Sabtu, 22 Maret 2014

(Seluk Beluk Sastra) - Cinta Melahirkan Sastra Oleh: Martha Sinaga






Bicara soal cinta tentu lebih luas dari samudera, atau tak ada pakem untuk mendifinisikan apa itu cinta. Kalaupun cinta hanya dilihat dari dimensi psikologis, rasanya kok akan lebih mereduksi pengertian dan hakekat cinta itu sendiri. Yang pasti, mendefinisikan cinta dengan kalimat yang disetujui banyak orang tidak mudah, dan sangat naïf. Salah satu penafsiran, mengatakan, makna cinta yang rasional adalah mencintai Tuhan, mencintai sesama dan mencintai lingkungan.

Walau dalam ejahwantah masalahnya tidak sesederhana itu, karena cinta itu punya banyak “wajah.” Perangai manusia yang semakin hari semakin akrab dengan hidup yang praktis-pragmatis mendorong untuk memilih dan tunduk pada kehidupan yang memberikan daya guna atau hasil nyata. Dan mengesampingkan makna cinta yang memiliki spiritual membentuk kebajikan, kemulian, sifat luhur dan kecerdasan, bahkan cinta dalah anugerah yang patut disyukuri yang akan mendatangkan kebahagiaan dalam arti sesungguhnya.

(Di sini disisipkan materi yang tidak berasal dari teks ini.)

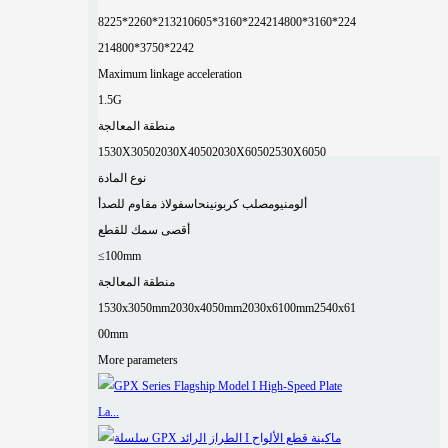
8225*2260*2132
10605*3160*2242
14800*3160*224
2
14800*3750*2242
Maximum linkage acceleration
1.5G
منطقة المعالجة
1530X3050
2030X4050
2030X6050
2530X6050
نوع المادة
ألومنيوم
صلب كربوني
نحاس
فولاذ مقاوم للصدأ
أقصى سمك للقطع
≤100mm
منطقة المعالجة
1530x3050mm
2030x4050mm
2030x6100mm
2540x61
00mm
More parameters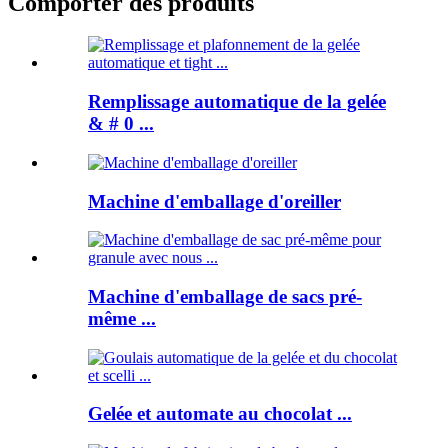
Comporter des produits
Remplissage automatique de la gelée
& # 0 ...
Machine d'emballage d'oreiller
Machine d'emballage de sacs pré-
même ...
Gelée et automate au chocolat ...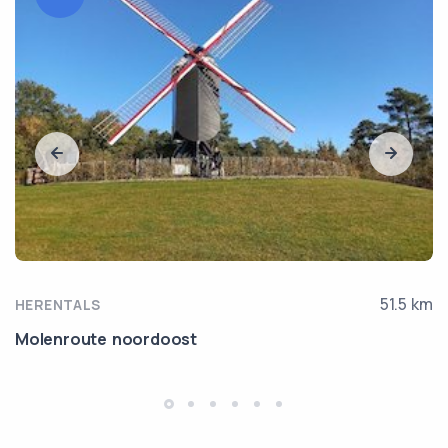
51.5 km
HERENTALS
Molenroute noordoost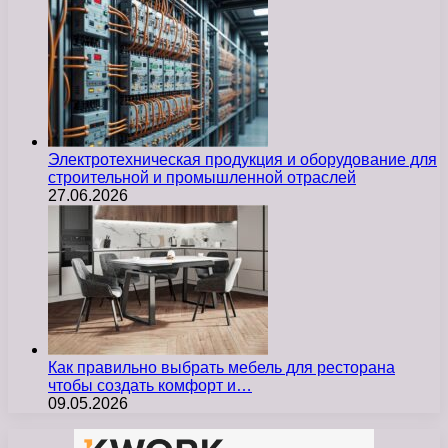
Электротехническая продукция и оборудование для
строительной и промышленной отраслей
27.06.2026
Как правильно выбрать мебель для ресторана
чтобы создать комфорт и…
09.05.2026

Dalam format indahnya cinta dilihat sebagai dasar sukacita, tenteram, aman, harmoni bahkan pengasah keberhasilan. Secara psikologis pula, setiap insan membutuhkan cinta sebagai pijakan hidup “berbahagia.” Walau tak sedikit pendapat yang mengatakan bahwa pembatasan cinta hanya pada frame kejiwaan adalah salah besar.

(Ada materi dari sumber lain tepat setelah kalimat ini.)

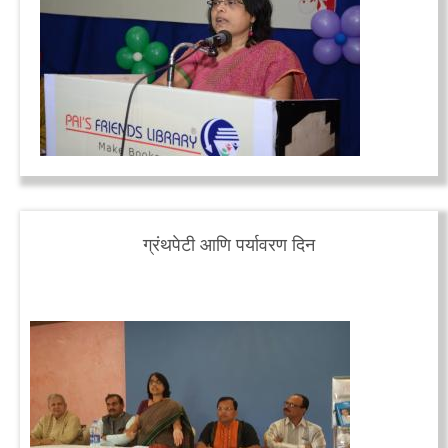
ग्रंथपेटी आणि पर्यावरण दिन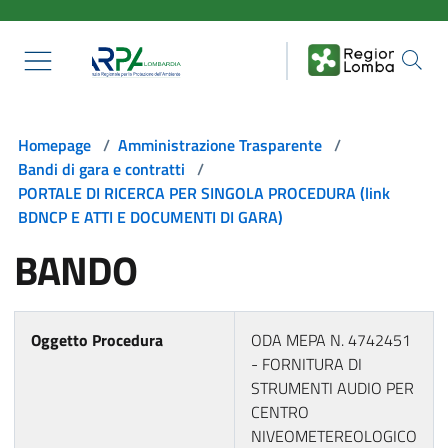
Salta al contenuto principale
Homepage
/
Amministrazione Trasparente
/
Bandi di gara e contratti
/
PORTALE DI RICERCA PER SINGOLA PROCEDURA (link
BDNCP E ATTI E DOCUMENTI DI GARA)
BANDO
Oggetto Procedura
ODA MEPA N. 4742451
- FORNITURA DI
STRUMENTI AUDIO PER
CENTRO
NIVEOMETEREOLOGICO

Berderet nama filsuf, para seniman, sastrawan dan teolog yang mengkaji soal cinta dalam karya-karya indah mereka. Perjalanan waktu tidak kuasa mematikan karya cinta tersebut yang hingga kini masih segar untuk dipahami. Roman, pantun, syair, puisi, esei dalam gradasi warna sastra telah lahir sejak abad-abad lalu.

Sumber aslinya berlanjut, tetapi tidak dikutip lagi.